In August, parents Matthew and Maria Raine sued OpenAI and its CEO, Sam Altman, over the suicide of their 16-year-old son Adam. They accused the company of wrongful death. On Tuesday, OpenAI responded to the lawsuit with its own legal filing, arguing that it should not be held responsible for the teenager’s death.
OpenAI claims that over roughly nine months of usage, ChatGPT directed Adam Raine to seek help more than one hundred times. However, according to his parents’ lawsuit, Raine was able to circumvent the company’s safety features. They state he got ChatGPT to provide him with technical specifications for methods of suicide, including drug overdoses, drowning, and carbon monoxide poisoning. The lawsuit says the chatbot helped him plan what it called a beautiful suicide.
Because Raine maneuvered around its guardrails, OpenAI claims he violated its terms of use, which prohibit users from bypassing any protective measures or safety mitigations. The company also argues that its FAQ page warns users not to rely on ChatGPT’s output without independently verifying it.
Jay Edelson, a lawyer representing the Raine family, criticized OpenAI’s response. He said the company tries to find fault in everyone else, including by saying that Adam himself violated its terms by engaging with ChatGPT in the very way it was programmed to act.
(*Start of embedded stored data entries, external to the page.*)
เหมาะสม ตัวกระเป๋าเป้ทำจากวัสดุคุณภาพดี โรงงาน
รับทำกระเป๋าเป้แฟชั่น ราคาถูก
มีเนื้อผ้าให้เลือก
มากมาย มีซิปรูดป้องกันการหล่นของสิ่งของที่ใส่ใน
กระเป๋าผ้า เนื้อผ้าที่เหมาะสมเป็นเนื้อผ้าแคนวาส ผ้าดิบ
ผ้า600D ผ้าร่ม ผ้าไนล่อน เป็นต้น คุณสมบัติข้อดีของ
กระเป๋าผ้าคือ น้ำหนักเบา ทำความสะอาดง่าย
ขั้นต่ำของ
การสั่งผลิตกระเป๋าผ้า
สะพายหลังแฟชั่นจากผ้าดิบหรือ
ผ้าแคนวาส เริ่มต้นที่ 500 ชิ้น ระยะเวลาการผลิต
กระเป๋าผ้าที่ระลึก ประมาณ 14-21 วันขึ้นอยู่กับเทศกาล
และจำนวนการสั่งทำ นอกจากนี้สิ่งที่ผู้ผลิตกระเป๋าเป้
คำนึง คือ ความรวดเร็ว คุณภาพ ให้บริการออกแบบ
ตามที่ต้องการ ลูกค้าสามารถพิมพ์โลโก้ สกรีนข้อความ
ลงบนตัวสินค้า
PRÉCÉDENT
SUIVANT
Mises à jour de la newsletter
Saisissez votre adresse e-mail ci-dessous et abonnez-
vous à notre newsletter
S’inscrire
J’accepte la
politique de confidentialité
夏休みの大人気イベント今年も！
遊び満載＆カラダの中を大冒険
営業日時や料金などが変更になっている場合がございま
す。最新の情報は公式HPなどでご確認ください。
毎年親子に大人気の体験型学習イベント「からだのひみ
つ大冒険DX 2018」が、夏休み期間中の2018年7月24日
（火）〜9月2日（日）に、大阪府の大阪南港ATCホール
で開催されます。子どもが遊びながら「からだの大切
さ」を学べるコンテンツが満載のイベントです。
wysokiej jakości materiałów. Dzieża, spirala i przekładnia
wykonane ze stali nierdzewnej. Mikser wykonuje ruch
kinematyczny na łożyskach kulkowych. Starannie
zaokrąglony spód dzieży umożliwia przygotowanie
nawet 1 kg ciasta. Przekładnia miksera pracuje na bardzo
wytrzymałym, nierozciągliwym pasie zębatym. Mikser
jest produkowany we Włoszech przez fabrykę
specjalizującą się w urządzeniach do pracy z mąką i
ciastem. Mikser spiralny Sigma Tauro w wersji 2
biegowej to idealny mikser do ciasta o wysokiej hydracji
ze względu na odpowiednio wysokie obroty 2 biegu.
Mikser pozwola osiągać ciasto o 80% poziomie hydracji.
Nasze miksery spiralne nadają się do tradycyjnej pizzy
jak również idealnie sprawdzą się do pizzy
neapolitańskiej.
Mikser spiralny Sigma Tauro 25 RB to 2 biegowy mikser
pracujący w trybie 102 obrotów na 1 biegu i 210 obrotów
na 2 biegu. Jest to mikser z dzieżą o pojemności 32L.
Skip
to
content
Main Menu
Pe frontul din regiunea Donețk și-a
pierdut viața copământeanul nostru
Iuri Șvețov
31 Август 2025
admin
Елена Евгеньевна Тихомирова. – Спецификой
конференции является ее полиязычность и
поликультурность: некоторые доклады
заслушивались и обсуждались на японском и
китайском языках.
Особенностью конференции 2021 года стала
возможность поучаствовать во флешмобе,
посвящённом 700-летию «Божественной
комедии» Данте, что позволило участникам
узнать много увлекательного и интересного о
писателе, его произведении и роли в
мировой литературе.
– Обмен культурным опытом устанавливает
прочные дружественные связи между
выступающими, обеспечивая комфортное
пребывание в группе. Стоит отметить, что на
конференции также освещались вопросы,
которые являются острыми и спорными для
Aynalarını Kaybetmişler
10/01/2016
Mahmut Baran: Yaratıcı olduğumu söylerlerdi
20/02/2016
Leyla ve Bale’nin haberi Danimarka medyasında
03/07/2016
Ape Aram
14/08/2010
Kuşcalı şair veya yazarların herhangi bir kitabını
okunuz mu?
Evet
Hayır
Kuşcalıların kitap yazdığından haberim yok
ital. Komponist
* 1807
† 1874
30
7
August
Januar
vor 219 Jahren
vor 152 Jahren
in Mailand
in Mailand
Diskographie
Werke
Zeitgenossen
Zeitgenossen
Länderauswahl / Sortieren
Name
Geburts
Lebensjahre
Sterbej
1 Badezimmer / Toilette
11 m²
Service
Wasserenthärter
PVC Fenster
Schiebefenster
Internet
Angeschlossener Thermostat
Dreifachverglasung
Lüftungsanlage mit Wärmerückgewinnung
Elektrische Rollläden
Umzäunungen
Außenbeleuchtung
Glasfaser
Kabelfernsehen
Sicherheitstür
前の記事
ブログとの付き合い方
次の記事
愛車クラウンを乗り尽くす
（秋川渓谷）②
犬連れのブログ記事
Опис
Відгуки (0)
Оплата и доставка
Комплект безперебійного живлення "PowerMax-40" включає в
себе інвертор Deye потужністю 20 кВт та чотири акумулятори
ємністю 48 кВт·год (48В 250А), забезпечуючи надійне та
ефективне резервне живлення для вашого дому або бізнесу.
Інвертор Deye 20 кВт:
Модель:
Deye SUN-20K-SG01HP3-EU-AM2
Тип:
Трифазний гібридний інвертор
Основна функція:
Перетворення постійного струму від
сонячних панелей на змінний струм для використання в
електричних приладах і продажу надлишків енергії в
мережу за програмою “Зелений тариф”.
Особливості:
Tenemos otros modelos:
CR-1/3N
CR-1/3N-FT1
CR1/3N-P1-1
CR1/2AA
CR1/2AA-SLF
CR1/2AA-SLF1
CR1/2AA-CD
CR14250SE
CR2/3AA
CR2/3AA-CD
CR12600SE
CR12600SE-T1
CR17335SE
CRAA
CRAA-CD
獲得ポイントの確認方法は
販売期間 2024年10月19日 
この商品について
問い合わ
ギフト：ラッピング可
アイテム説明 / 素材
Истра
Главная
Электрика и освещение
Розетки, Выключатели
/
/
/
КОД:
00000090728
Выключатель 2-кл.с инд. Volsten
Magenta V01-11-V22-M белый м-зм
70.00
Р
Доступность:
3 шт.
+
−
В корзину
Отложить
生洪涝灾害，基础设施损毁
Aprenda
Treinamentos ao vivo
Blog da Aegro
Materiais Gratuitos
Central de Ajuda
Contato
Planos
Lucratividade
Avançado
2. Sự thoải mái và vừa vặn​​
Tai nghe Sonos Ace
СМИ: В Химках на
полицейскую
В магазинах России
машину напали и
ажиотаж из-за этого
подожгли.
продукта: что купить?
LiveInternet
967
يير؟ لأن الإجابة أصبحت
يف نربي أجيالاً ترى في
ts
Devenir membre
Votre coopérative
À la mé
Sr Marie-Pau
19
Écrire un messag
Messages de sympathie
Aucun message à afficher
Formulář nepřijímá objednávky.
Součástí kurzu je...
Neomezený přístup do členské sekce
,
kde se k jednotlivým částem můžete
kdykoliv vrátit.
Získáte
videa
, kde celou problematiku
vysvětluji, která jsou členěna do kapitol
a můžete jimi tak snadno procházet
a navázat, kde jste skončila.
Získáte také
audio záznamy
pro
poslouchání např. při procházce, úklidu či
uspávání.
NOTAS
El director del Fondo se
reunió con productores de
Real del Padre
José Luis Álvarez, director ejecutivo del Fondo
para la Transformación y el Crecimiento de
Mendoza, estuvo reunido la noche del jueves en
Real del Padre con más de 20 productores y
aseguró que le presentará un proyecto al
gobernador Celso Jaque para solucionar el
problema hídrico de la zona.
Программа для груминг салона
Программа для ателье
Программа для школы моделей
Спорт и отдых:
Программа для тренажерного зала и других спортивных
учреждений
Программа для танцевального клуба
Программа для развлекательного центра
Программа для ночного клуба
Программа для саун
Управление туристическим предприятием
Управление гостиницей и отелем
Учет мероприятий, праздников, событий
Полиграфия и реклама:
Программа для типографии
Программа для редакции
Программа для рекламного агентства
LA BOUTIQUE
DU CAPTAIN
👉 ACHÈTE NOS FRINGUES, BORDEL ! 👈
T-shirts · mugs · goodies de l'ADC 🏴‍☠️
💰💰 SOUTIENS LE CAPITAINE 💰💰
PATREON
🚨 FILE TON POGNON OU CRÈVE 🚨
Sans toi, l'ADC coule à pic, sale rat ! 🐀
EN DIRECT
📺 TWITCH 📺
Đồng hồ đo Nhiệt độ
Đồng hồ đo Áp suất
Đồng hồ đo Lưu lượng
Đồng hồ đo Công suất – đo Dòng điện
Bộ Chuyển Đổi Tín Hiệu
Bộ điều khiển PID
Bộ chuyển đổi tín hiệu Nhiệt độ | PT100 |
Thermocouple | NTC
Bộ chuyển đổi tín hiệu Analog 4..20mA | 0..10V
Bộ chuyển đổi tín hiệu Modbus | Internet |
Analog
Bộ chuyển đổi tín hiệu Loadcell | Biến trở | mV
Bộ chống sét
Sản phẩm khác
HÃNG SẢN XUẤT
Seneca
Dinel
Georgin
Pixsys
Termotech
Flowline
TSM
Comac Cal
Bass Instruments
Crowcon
OpenAI included excerpts from Adam’s chat logs in its filing, which it says provide more context to his conversations. These transcripts were submitted to the court under seal and are not publicly available. OpenAI also stated that Raine had a history of depression and suicidal ideation that predated his use of ChatGPT and that he was taking a medication that could worsen suicidal thoughts.
Edelson said OpenAI’s response has not adequately addressed the family’s concerns. He stated that OpenAI and Sam Altman have no explanation for the last hours of Adam’s life, when ChatGPT gave him a pep talk and then offered to write a suicide note.
Since the Raines sued OpenAI and Altman, seven more lawsuits have been filed. These seek to hold the company accountable for three additional suicides and four users experiencing what the lawsuits describe as AI-induced psychotic episodes.
Some of these cases echo Raine’s story. Zane Shamblin, 23, and Joshua Enneking, 26, also had hours-long conversations with ChatGPT directly before their respective suicides. As in Raine’s case, the chatbot failed to discourage them from their plans. According to one lawsuit, Shamblin considered postponing his suicide to attend his brother’s graduation. But ChatGPT told him that missing the graduation was not a failure, it was just timing.
At one point during the conversation leading up to Shamblin’s suicide, the chatbot told him it was letting a human take over. This was false, as ChatGPT did not have that functionality. When Shamblin asked if ChatGPT could really connect him with a human, the chatbot replied that it could not and that the message pops up automatically when conversations get heavy.
The Raine family’s case is expected to go to a jury trial.